ACTIVITY:
In the records below, the lines from the one with "thumb tip: (57, 133)" through the last are to be printed exactly, and nothing else.

┌─ MATERIAL FOR THIS EXERCISE

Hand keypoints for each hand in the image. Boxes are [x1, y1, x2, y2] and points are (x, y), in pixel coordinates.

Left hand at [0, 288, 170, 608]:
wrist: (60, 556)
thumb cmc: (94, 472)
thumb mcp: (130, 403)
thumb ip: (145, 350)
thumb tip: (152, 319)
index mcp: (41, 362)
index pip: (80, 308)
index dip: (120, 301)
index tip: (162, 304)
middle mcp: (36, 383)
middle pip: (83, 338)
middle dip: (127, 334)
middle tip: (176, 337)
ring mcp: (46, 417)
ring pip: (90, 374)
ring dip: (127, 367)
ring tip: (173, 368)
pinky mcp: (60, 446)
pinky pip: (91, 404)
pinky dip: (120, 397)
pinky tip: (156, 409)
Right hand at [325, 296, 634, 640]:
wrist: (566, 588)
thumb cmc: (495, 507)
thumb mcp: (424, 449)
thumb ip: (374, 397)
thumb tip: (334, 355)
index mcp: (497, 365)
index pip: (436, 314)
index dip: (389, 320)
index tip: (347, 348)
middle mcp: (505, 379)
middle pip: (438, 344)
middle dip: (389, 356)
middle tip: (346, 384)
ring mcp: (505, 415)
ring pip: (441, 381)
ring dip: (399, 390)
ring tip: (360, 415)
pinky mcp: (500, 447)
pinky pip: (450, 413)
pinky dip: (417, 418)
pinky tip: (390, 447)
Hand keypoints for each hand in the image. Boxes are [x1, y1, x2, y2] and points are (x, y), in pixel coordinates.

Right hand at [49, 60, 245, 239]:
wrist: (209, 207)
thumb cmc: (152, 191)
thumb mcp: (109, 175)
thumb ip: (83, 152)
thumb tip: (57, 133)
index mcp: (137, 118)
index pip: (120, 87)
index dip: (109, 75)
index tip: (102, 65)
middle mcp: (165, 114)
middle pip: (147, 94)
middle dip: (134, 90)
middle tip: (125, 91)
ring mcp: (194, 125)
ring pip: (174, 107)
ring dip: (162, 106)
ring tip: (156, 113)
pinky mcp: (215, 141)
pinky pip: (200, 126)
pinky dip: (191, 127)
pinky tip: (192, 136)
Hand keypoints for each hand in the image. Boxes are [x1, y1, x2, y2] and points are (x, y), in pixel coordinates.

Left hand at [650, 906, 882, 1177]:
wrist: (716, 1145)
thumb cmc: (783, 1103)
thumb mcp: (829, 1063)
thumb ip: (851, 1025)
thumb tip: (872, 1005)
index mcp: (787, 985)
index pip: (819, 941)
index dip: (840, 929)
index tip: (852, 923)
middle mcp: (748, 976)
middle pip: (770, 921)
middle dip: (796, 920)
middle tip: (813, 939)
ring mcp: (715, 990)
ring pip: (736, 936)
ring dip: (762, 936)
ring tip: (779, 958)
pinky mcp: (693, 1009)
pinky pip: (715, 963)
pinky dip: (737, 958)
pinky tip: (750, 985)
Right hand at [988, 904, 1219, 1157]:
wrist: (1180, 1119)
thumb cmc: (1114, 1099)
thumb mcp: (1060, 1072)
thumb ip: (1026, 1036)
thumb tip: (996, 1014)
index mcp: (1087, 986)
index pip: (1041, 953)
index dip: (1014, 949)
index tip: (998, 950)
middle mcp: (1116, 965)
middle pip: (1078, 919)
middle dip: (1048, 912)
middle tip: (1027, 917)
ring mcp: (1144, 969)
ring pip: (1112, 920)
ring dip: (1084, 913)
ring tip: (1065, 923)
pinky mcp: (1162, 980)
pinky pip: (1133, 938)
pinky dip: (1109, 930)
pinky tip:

└─

COMPLETED EXERCISE:
thumb tip: (57, 133)
index mcp: (137, 118)
index pip: (120, 87)
index dip: (109, 75)
index tip: (102, 65)
middle mcp: (165, 114)
middle pip: (147, 94)
middle dip: (134, 90)
middle tip: (125, 91)
ring mcp: (194, 125)
ring pip: (174, 107)
ring dip: (162, 106)
ring tip: (156, 113)
pinky mcp: (215, 141)
pinky pip: (200, 126)
pinky dip: (191, 127)
pinky tip: (192, 136)
Hand keypoints for each hand in the image. Boxes are [x1, y1, x2, y2] and points are (x, y), in pixel coordinates.

Left hand at [650, 906, 882, 1177]:
wrist: (716, 1145)
thumb cmc: (783, 1103)
thumb mcp: (829, 1063)
thumb ip: (851, 1025)
thumb tip: (872, 1005)
index mcp: (787, 985)
index pip: (819, 941)
index dip: (840, 929)
index tip: (852, 923)
middle mcp: (748, 976)
middle pip: (770, 921)
middle dip: (796, 920)
middle tip: (813, 939)
ring mcp: (715, 990)
ring pip: (736, 936)
ring dip: (762, 936)
ring tip: (779, 958)
pinky mcp: (693, 1009)
pinky pip: (715, 963)
pinky dip: (737, 958)
pinky tip: (750, 985)
Right hand at [988, 904, 1219, 1157]:
wrist: (1180, 1119)
thumb cmc: (1114, 1099)
thumb mcp: (1060, 1072)
thumb ip: (1026, 1036)
thumb tip: (996, 1014)
index mcp: (1087, 986)
index pip: (1041, 953)
index dip: (1014, 949)
index tip: (998, 950)
middle mcp: (1116, 965)
middle pip: (1078, 919)
middle dip: (1048, 912)
middle tip: (1027, 917)
ring mcp: (1144, 969)
ring pip: (1112, 920)
ring dip: (1084, 913)
ring tip: (1065, 923)
pinky mcp: (1162, 980)
pinky pip: (1133, 938)
pinky dip: (1109, 930)
pinky tip:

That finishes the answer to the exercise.